Oleh : Ridayati
Sudah beberapa bulan lamanya program Makanan Bergizi Gratis (MBG) berjalan di sekolah-sekolah dari PAUD, SD,SMP,SMA di berbagai pelosok daerah. Program ini merupakan inisiatif pemerintah yang bertujuan mulia: memastikan setiap anak, terutama yang berasal dari keluarga kurang mampu, dapat menikmati makanan bergizi setiap hari di sekolah. Harapannya sederhana namun bermakna besar — agar tidak ada lagi siswa yang belajar dengan perut kosong.
Bagi banyak keluarga miskin, program ini bagaikan oase di tengah padang gersang. Banyak orang tua yang sehari-hari bekerja serabutan merasa sangat terbantu karena tidak perlu lagi khawatir anaknya berangkat sekolah tanpa sarapan. Di dapur umum yang ditunjuk oleh pemerintah, para petugas dengan sigap menyiapkan menu bergizi yang terdiri dari nasi, lauk, sayur, dan susu. Anak-anak pun tampak bahagia setiap kali waktu makan tiba, menyantap hidangan dengan tawa polos mereka.

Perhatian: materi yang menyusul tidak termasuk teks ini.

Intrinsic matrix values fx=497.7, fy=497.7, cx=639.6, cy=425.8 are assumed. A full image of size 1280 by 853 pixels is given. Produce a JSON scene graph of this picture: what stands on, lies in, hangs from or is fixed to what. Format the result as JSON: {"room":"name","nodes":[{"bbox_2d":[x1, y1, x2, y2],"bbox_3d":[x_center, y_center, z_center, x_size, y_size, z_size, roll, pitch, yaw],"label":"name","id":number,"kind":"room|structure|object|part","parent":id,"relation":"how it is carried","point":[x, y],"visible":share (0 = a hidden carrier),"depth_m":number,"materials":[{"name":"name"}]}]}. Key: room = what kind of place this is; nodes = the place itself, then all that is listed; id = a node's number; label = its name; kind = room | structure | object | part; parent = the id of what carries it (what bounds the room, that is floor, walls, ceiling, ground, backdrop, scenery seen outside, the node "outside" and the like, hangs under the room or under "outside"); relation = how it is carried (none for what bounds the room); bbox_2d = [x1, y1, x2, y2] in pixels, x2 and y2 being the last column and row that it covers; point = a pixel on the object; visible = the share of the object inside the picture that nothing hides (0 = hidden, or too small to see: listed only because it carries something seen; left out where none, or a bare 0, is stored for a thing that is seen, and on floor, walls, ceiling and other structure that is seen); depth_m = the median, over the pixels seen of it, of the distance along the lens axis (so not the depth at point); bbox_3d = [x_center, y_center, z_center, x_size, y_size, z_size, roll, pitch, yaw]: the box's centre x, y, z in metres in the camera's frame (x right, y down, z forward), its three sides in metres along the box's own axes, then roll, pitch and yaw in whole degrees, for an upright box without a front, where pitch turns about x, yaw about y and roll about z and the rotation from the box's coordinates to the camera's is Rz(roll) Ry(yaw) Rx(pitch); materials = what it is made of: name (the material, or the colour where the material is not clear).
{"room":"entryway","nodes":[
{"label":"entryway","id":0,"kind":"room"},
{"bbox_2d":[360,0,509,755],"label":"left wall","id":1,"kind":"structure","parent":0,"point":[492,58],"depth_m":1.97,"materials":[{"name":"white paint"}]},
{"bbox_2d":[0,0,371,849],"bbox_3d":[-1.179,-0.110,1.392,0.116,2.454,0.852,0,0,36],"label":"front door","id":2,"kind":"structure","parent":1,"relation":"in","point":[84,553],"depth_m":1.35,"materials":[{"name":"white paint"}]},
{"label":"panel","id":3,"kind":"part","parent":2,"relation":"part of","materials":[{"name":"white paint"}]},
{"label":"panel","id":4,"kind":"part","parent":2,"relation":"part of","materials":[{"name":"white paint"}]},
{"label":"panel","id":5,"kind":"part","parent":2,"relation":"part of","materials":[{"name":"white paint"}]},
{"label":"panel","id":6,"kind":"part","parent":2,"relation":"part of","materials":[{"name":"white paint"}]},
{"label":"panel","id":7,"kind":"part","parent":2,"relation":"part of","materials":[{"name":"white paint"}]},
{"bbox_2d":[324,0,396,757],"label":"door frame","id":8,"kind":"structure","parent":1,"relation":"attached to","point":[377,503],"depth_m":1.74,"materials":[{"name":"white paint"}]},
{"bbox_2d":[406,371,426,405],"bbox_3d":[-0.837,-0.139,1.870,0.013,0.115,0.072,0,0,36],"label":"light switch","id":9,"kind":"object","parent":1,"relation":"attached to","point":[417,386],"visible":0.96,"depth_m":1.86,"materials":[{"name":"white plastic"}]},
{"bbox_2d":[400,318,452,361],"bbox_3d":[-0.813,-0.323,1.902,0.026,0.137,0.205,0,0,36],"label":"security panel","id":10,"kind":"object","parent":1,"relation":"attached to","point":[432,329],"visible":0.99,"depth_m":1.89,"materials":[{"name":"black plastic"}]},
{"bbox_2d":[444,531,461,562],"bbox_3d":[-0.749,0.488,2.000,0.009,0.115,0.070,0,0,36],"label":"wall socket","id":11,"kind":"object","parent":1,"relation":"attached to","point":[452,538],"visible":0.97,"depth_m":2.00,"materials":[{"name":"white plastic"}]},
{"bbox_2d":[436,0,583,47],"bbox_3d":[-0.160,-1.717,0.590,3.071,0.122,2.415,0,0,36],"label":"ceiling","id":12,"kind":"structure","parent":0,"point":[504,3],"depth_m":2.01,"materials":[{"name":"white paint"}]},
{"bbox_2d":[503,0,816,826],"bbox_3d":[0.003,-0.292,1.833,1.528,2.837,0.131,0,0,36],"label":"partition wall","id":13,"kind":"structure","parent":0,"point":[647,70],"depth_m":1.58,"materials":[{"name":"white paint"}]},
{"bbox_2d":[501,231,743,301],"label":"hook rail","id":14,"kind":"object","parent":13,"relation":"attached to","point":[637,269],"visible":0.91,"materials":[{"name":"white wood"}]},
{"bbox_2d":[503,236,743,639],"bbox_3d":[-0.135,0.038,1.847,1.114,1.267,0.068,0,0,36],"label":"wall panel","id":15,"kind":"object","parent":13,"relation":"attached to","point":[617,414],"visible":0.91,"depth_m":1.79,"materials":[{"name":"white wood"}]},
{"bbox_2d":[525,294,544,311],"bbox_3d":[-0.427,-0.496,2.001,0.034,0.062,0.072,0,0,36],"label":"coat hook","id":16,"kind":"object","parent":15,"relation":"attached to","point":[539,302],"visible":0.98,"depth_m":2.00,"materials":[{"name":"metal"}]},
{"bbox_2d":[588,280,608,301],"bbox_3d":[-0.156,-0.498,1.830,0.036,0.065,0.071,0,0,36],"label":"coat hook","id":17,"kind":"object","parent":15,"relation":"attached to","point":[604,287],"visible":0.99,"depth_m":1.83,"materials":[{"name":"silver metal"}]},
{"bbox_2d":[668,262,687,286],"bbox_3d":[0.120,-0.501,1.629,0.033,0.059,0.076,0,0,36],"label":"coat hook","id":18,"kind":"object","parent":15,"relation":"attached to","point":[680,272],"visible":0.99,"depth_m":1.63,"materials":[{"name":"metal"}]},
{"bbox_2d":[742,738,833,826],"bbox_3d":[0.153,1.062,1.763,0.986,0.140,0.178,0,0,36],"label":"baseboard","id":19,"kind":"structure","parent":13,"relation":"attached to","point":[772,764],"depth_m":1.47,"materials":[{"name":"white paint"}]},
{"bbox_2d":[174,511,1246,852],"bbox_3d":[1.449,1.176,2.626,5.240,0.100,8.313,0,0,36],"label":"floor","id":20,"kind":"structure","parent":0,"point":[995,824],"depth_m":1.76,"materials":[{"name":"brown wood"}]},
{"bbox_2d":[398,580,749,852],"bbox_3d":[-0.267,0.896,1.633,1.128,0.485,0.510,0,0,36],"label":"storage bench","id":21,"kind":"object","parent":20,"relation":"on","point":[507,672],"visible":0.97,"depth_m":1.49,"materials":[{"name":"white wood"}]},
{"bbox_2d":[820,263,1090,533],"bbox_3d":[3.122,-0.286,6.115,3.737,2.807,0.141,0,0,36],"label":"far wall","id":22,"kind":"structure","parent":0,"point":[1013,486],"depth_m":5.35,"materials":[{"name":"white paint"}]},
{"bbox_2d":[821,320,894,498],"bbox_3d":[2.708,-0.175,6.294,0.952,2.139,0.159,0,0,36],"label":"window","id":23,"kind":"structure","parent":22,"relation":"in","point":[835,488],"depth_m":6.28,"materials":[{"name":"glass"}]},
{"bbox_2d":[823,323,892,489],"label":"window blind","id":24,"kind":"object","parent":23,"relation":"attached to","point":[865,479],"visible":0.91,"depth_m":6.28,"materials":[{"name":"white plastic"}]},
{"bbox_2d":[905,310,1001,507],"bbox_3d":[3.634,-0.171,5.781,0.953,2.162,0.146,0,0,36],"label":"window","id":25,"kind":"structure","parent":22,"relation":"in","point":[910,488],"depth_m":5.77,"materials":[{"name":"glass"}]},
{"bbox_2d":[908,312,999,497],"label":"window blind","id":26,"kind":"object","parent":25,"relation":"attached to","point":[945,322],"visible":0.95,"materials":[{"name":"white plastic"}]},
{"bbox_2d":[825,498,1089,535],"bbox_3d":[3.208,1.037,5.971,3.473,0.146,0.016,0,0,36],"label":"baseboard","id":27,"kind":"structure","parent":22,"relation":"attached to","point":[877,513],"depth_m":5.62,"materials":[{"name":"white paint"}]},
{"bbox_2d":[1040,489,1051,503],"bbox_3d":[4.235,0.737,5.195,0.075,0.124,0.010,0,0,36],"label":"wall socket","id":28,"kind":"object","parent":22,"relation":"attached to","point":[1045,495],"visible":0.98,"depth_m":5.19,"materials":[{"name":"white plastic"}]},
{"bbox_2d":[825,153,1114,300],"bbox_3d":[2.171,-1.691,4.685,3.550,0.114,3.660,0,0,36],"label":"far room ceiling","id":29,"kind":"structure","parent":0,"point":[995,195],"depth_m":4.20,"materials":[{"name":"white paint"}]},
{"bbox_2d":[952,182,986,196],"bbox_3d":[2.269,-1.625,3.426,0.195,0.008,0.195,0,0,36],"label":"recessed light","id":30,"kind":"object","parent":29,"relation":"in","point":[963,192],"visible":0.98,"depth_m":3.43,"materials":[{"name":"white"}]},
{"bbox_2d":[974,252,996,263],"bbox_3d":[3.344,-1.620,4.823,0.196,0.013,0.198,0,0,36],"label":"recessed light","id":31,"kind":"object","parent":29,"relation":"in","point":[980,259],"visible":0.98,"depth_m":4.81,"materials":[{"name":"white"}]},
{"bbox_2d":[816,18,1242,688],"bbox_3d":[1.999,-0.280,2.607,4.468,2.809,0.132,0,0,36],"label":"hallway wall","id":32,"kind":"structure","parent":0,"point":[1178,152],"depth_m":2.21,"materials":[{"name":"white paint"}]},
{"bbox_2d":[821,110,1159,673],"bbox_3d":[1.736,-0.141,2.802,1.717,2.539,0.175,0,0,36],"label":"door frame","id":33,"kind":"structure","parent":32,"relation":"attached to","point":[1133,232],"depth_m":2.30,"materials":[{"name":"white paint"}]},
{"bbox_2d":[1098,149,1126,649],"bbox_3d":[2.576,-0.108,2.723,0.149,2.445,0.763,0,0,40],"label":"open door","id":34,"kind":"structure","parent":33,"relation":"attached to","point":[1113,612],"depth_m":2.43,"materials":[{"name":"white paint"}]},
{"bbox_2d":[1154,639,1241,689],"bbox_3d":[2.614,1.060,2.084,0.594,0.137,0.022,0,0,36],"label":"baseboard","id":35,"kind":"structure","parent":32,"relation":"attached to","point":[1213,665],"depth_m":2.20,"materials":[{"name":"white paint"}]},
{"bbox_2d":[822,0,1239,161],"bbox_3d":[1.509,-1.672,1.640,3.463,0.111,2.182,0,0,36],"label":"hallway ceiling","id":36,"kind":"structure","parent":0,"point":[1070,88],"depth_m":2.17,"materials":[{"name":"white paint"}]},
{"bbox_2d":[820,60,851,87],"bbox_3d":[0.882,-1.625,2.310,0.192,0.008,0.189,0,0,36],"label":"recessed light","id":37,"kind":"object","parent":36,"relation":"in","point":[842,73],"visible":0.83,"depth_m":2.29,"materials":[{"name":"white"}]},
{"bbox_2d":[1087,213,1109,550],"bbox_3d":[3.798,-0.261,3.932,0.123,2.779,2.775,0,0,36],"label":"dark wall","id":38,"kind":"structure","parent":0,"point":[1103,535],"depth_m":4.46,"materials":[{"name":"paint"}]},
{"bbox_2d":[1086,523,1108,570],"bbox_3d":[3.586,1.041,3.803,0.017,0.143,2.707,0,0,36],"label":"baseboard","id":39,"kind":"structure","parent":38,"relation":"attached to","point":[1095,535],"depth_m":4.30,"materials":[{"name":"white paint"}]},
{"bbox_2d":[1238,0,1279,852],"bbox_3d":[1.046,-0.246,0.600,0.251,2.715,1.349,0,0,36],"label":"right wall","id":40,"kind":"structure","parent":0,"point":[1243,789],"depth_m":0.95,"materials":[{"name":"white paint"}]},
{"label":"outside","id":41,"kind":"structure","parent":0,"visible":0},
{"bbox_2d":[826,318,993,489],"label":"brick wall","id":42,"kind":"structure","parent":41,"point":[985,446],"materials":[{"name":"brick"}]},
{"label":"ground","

Namun, di balik wajah-wajah ceria itu, muncul bayang-bayang kegelisahan. Beberapa waktu lalu, terjadi insiden yang mengguncang ketenangan: sejumlah siswa mengalami gejala keracunan makanan setelah menyantap hidangan dari dapur umum. Guru-guru yang sejak awal menjadi garda depan dalam memastikan keamanan makanan pun ikut cemas. Mereka yang awalnya menjadi contoh mencicipi makanan kini mulai ragu, sementara orang tua menjadi waswas setiap kali anak mereka makan di sekolah.
Pemerintah segera melakukan investigasi. Hasilnya menunjukkan bahwa kasus tersebut disebabkan oleh kelalaian kecil, bahan makanan yang disimpan tidak sesuai standar kebersihan. Meski cepat diatasi, dampaknya tetap terasa. Kepercayaan masyarakat sedikit goyah, meskipun program ini sudah terbukti membantu ribuan anak dari keluarga miskin.
Kini, program MBG berada di persimpangan antara keberlanjutan dan perbaikan. Guru, orang tua, dan petugas dapur umum berusaha bersama-sama memperketat pengawasan agar kejadian serupa tidak terulang. Mereka sadar, program ini tidak boleh berhenti hanya karena satu kesalahan.
Bagi para siswa miskin, MBG bukan sekadar makanan gratis, melainkan simbol perhatian dan harapan dari negara. Namun agar harapan itu tak berubah menjadi kecemasan, semua pihak harus menjaga agar makanan bergizi itu benar-benar menjadi sumber energi dan kebahagiaan, bukan sumber kekhawatiran.
Program MBG pun terus berjalan, dengan tekad baru: memberi makan dengan sepenuh hati, bukan sekadar memenuhi kewajiban. Karena bagi anak-anak bangsa, setiap suapan bergizi adalah langkah kecil menuju masa depan yang lebih cerah.
Kesimpulan:
Program Makanan Bergizi Gratis (MBG) merupakan langkah positif pemerintah dalam meningkatkan gizi dan semangat belajar siswa, terutama bagi anak-anak dari keluarga kurang mampu. Selama beberapa bulan pelaksanaannya, program ini terbukti meringankan beban ekonomi masyarakat dan memberikan manfaat besar bagi tumbuh kembang anak. Namun, insiden keracunan yang sempat terjadi menjadi pengingat bahwa pengawasan mutu dan kebersihan makanan harus menjadi prioritas utama agar tujuan mulia program ini tidak menimbulkan dampak negatif.
Saran:
- Peningkatan Pengawasan: Pemerintah perlu memperketat pengawasan terhadap dapur umum dan proses distribusi makanan agar standar kebersihan dan kualitas gizi tetap terjaga.
- Pelatihan Petugas Dapur: Tenaga dapur umum sebaiknya diberikan pelatihan rutin tentang pengolahan makanan sehat dan higienis.
- Peran Guru dan Orang Tua: Guru dan orang tua perlu terus berkolaborasi dalam memantau kondisi anak setelah mengonsumsi makanan MBG serta memberikan umpan balik kepada pihak penyelenggara.
- Evaluasi Berkala: Program MBG perlu dievaluasi secara berkala agar dapat terus diperbaiki dan disesuaikan dengan kebutuhan serta kondisi lapangan.
Dengan demikian, program MBG dapat berjalan lebih baik, aman, dan berkelanjutan — menjadi wujud nyata perhatian pemerintah terhadap masa depan generasi hebat penerus bangsa.